Sun Solaris Solution to 32-bit stdio's 256 File Descriptors Limitation


The following discussion is relevant only in the 32-bit world. 64-bit applications are immune to 256 file descriptors limitation.

Historic Background


A quick web search with keywords Solaris stdio open file descriptors results in numerous references to stdio's limitation of 256 open file descriptors on Sun Solaris. 1085341: 32-bit stdio routines should support file descriptors >255, a 15 year old RFE 1 explains the problem and the bug report links to handful of other bugs which are some how related to stdio's 256 file descriptors limitation.

The reason for this limitation on Solaris operating system is that an unsigned char is used to store the value of the file descriptor associated with a standard I/O stream. Have a look at the definition of the FILE structure that you will find in header, /usr/include/stdio_impl.h, on any Solaris system that does not have the solution under discussion.
struct __FILE_TAG       /* needs to be binary-compatible with old versions */
{
#ifdef _STDIO_REVERSE
unsigned char *_ptr; /* next character from/to here in buffer */
int _cnt; /* number of available characters in buffer */
#else
int _cnt; /* number of available characters in buffer */
unsigned char *_ptr; /* next character from/to here in buffer */
#endif
unsigned char *_base; /* the buffer */
unsigned char _flag; /* the state of the stream */
unsigned char _file; /* UNIX System file descriptor */
unsigned __orientation:2; /* the orientation of the stream */
unsigned __ionolock:1; /* turn off implicit locking */
unsigned __seekable:1; /* is file seekable? */
unsigned __filler:4;
};

__FILE_TAG is just an alias for FILE (see /usr/include/stdio_tag.h).

_file holds the file descriptor, which was declared as an unsigned char.
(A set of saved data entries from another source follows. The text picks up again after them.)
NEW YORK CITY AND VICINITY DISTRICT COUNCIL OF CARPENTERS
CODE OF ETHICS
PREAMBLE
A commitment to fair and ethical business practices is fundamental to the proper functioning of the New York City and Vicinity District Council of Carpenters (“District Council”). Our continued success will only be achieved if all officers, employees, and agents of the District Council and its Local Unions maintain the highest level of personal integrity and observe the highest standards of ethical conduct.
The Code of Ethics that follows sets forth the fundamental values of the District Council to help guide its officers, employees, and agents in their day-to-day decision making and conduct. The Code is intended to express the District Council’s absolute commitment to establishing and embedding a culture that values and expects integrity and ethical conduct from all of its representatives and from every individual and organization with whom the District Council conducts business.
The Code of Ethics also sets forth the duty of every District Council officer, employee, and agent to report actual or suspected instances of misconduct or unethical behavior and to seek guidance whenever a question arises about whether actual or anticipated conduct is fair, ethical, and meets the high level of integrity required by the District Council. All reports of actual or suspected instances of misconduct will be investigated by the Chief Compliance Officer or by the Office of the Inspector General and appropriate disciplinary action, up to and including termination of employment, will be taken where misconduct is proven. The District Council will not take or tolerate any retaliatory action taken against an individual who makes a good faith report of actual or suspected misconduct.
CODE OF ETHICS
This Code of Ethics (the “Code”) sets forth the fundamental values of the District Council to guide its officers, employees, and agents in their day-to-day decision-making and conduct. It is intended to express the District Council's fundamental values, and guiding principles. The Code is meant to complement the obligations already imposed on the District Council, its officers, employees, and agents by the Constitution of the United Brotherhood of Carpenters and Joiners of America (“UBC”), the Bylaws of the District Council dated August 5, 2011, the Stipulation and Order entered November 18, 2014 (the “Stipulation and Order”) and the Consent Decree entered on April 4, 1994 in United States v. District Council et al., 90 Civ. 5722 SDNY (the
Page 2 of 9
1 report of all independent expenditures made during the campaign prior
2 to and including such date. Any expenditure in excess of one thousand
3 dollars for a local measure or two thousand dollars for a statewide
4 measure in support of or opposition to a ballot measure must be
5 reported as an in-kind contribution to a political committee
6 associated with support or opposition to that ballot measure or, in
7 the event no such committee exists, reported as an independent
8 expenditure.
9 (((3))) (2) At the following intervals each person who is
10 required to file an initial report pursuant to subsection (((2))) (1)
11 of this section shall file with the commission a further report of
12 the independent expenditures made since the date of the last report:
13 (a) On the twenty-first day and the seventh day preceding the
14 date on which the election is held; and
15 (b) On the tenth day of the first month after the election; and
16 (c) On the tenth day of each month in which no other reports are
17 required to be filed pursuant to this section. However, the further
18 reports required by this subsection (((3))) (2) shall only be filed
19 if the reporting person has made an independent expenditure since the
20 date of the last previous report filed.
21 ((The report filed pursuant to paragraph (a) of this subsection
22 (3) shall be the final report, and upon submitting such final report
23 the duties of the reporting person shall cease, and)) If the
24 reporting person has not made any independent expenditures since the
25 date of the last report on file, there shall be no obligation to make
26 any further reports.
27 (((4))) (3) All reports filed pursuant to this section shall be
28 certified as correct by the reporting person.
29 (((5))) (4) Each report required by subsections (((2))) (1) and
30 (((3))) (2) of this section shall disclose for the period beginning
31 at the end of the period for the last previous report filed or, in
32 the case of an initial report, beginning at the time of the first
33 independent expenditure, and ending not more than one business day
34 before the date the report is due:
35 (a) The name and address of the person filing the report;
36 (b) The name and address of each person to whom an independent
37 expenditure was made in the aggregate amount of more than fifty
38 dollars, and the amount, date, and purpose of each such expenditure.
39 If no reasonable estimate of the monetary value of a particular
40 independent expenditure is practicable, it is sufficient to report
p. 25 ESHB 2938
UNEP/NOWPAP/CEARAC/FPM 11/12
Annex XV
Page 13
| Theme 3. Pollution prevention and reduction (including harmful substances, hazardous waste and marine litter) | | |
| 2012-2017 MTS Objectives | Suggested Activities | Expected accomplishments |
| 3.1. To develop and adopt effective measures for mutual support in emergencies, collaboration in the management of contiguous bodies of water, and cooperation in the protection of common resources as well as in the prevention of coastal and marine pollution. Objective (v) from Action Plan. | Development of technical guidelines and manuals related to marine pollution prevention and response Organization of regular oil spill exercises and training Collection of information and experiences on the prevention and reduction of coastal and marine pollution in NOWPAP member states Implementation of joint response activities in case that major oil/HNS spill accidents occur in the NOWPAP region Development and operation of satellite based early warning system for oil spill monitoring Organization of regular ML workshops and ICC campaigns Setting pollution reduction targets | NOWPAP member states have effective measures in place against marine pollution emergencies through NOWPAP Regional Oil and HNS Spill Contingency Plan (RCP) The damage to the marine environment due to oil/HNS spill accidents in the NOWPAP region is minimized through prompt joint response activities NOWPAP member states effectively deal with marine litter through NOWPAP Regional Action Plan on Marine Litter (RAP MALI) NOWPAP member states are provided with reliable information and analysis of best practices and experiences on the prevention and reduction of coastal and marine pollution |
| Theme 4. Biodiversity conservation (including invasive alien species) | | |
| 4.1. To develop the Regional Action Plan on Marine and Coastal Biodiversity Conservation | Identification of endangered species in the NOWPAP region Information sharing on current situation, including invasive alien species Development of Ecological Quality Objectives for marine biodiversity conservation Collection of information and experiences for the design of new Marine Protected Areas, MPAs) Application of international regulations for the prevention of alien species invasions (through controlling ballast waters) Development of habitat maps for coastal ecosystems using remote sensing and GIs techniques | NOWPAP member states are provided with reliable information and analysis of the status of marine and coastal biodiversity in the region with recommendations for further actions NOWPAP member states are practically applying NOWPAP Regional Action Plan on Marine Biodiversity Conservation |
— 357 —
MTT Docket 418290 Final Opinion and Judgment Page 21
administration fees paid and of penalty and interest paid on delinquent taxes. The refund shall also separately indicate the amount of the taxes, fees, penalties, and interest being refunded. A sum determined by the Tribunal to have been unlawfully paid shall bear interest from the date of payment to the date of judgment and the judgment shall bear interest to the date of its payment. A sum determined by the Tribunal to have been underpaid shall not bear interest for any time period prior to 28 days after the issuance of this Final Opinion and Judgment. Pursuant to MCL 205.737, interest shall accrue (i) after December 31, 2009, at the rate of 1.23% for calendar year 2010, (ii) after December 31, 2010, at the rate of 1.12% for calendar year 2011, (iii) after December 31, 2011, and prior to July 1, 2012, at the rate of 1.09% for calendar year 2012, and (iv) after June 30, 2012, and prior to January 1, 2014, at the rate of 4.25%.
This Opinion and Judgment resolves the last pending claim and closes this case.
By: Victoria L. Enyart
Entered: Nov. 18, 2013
An unsigned char occupies 8 bits in memory; hence _file can hold a maximum value of 2^8 = 256. In other words, _file restricts the access to 256 file descriptors per 32-bit process. This limitation was clearly documented in the man page of stdio(3C).

Sun didn't make changes from an 8-bit unsigned char to a 16-bit int to accomodate more file descriptors because this would break the much promised binary compatibility with earlier releases of Solaris, as it changes the size of the structure.

Solutions


Starting with the upcoming release of Solaris 10 8/07 2, Sun offers run-time and programming solutions in the form of extended FILE facility to alleviate stdio's 256 file descriptors limitation. Systems running Solaris Express (SX) or any OpenSolaris distribution after build 39 will have these solutions. Check Patches, Bugs section for instructions to get extended FILE facility installed on systems running any release of Solaris 10 3/05 through Solaris 10 11/06.

1) Run-time Solution


As the title suggests, a run-time solution does not require any source code changes or re-compilation of the objects to overcome the 256 file descriptors limitation with the stdio(3C) C library functions. However the default behavior of existing 32-bit applications won't change unless the extended FILE facility is enabled explicitly. Applications that enable this feature will be able to associate any valid file descriptor with a standard I/O (stdio) stream. Any value that lies within the range 3 3 and the value returned by ulimit -n from the shell used to launch the application is a valid file descriptor. The per process maximum number of file descriptors in a shell can be increased from the default 256 to any value that is less than or equal to the value returned by the command, echo 'rlim_fd_max/D' | mdb -k | awk '{ print $2 }'. To adjust the file descriptor limit in a shell, run ulimit -n <max_file_descriptors> in sh/ksh/bash or limit descriptors <max_file_descriptors> in csh, where max_file_descriptors is the maximum number of file descriptors desired.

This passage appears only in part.